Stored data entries
***

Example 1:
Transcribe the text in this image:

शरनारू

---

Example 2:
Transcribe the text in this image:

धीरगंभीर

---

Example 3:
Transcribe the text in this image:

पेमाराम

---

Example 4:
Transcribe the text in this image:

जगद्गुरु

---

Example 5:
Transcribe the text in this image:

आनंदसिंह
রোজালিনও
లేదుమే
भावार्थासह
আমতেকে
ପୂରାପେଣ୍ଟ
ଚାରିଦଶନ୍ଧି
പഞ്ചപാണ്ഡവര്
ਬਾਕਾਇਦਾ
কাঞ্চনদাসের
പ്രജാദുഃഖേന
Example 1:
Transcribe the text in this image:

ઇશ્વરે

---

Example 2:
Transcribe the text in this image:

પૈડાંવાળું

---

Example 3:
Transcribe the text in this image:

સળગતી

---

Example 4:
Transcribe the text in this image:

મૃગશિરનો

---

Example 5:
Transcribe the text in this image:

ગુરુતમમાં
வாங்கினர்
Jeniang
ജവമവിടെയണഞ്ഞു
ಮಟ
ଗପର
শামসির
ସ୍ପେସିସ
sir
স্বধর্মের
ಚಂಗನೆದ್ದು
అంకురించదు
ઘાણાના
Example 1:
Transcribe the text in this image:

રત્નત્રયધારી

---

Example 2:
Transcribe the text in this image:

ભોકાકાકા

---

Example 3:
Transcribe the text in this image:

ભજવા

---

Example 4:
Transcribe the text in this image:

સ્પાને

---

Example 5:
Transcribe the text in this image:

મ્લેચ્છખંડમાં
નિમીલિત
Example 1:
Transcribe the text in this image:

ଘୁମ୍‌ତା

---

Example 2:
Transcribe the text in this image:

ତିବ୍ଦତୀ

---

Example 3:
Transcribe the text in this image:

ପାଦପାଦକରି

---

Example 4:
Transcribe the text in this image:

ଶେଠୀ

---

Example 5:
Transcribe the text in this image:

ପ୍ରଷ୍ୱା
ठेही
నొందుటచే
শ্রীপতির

***

## Work item
Write each line of the data above out again without altering a word.

## Solution
Example 1:
Transcribe the text in this image:

शरनारू

---

Example 2:
Transcribe the text in this image:

धीरगंभीर

---

Example 3:
Transcribe the text in this image:

पेमाराम

---

Example 4:
Transcribe the text in this image:

जगद्गुरु

---

Example 5:
Transcribe the text in this image:

आनंदसिंह
রোজালিনও
లేదుమే
भावार्थासह
আমতেকে
ପୂରାପେଣ୍ଟ
ଚାରିଦଶନ୍ଧି
പഞ്ചപാണ്ഡവര്
ਬਾਕਾਇਦਾ
কাঞ্চনদাসের
പ്രജാദുഃഖേന
Example 1:
Transcribe the text in this image:

ઇશ્વરે

---

Example 2:
Transcribe the text in this image:

પૈડાંવાળું

---

Example 3:
Transcribe the text in this image:

સળગતી

---

Example 4:
Transcribe the text in this image:

મૃગશિરનો

---

Example 5:
Transcribe the text in this image:

ગુરુતમમાં
வாங்கினர்
Jeniang
ജവമവിടെയണഞ്ഞു
ಮಟ
ଗପର
শামসির
ସ୍ପେସିସ
sir
স্বধর্মের
ಚಂಗನೆದ್ದು
అంకురించదు
ઘાણાના
Example 1:
Transcribe the text in this image:

રત્નત્રયધારી

---

Example 2:
Transcribe the text in this image:

ભોકાકાકા

---

Example 3:
Transcribe the text in this image:

ભજવા

---

Example 4:
Transcribe the text in this image:

સ્પાને

---

Example 5:
Transcribe the text in this image:

મ્લેચ્છખંડમાં
નિમીલિત
Example 1:
Transcribe the text in this image:

ଘୁମ୍‌ତା

---

Example 2:
Transcribe the text in this image:

ତିବ୍ଦତୀ

---

Example 3:
Transcribe the text in this image:

ପାଦପାଦକରି

---

Example 4:
Transcribe the text in this image:

ଶେଠୀ

---

Example 5:
Transcribe the text in this image:

ପ୍ରଷ୍ୱା
ठेही
నొందుటచే
শ্রীপতির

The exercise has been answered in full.